IPL does not equal to love

What is with men and the four letter word?! No, not the one they would ideally like the universe to oscillate on, but the other one, which always gets their axis up in tangles.
L-O-V-E and not in the ‘IPL’ or ‘Man U v/s Chelsea’ way but the kind that involves smelling the flowers, feeling the dew drops, creating rainbows kind of way.

Why is it that every time I ask my husband to say something romantic, in that one minute of involuntary deafening silence, I can most definitely here him wishing for capitol punishment instead! Comm’on guys how hard can it be, it’s not like we expect poetry out of you, if even..
Roses are red…
Violets are blue…
I love you….
and that’s even when you smell like poo..

Se, how hard?! I think it’s just made into a bigger challenge than it actually is.

and just for the record:

Definition of a gift: If you've only just noticed the dress I’m standing at the counter to pay for already, it does not classify as a gift from you!
btw a single ticket to a far of destination, also does not classify as a birthday gift

Definition of quality time together does not equate to holding me down during long hours spent watching IPL, just so that I don’t switch the TV off and hide the remote!

Definition of an exercise does not equate to trips made to the refrigerator for beers

Definition of a Martyr: it’s ok if you tell me I’m looking fat don’t have to run and hide under the lowest piece of furniture, I’ll drag your ass out and light it on fire anyway. But atleast you’ll die an honest man!

Sunday, April 11, 2010

The thing is..

They say don't judge a book by its cover.. But I always do, cause I think it's like chemistry u know..the attraction makes you want to hold it, look at it closer, turn it over, get with the feel, you know what I'm sayin? But we're not gonna talk about chemistry here. This aint even bout books, hell I don't care what you wanna turn over man! What this is about is judging!

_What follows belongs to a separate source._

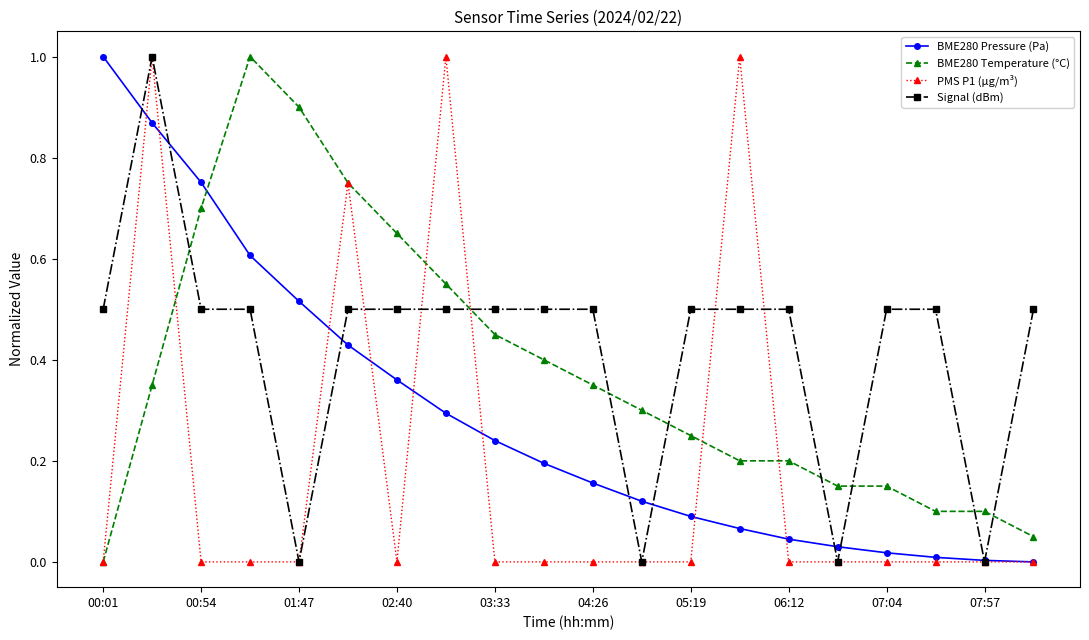

True or false: PMS P1 (µg/m³) has more than 2 points higher than both neighbors.

True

People aren't always what they seem to be. Almost never are. But for those of you who can tell a person ‘just like that’, go read a book or something. Me for e.g. people often misjudge me for an extrovert, which I'm not. Yeah, get me in a room with a few people I know and I'll do a little jig at my expense. But get me in a room with a few more people, strange ones, and I won't be the one initiating any conversation. I'll never be the one to come up and say hi. I'll probably attend that cute boy's kids baptism but even yrs later will not be able to tell him I ever had a crush on him. Pay me a compliment and I'll give you 10 reasons on why and how I look fat!

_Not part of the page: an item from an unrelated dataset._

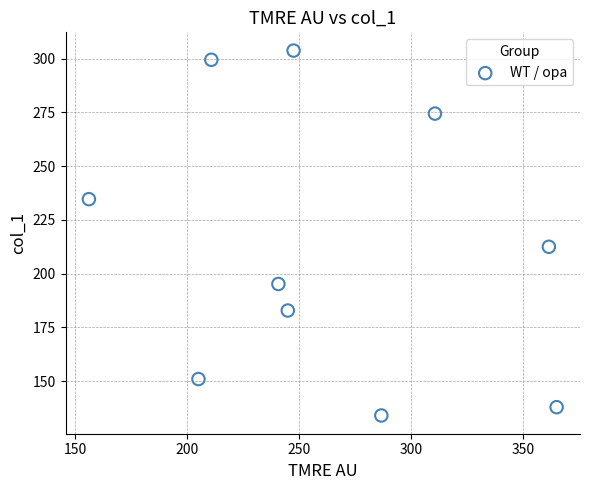

What is the range of Y values (max minus min)?

169.7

It’s taken me yrs of practice to earn the title of a petulant bitch. Ask my husband, for years now, I've used hair strands from various parts of his body, while performing Voodoo. But if anyone else, so much as hurts a strand on my people, I wouldn't think twice before throwing you in the cauldron for the part which says ‘..sacrifice the blood of a goat’. But I can never stand up for myself??! I just become a rug and lie there like a vegetable while people dig their heals deeper. Just once I'd like to say “u did me wrong asshole! And may your nether regions be infested with lice!”
I anger but gust-th at the wrong furnace mostly!

Just cause I flirt does not mean “I want you. I need you. Oh baby. Oh baby." Or maybe, just this one odd time. Just cause you made me blush, does not make this THAT odd time. Sometimes I wanna run away from all things, I think, are problems, but, that doesn't mean I inspire to be Forest Gump. You don't matter scumbag, but I want you to know, that thing u said about me the other day..not true!! Why would you say something like that?!
I'm deeply emotional and if there's something I have in abundance it’s fat and tears. Too bad Jesus didn't talk about sharing either!

Yes, so I expect a lot but I'm also willing to swim the English Channel with you. “You personally not upto it? Ok, that's fine then.” You know you can count on me even on a rainy day, but if you don't wanna get wet for me then that will hurt and it may cause tears, in abundance (we've discussed this one before!) I look like a big girl but, have a heart that bleeds. Easily. So don't be judging!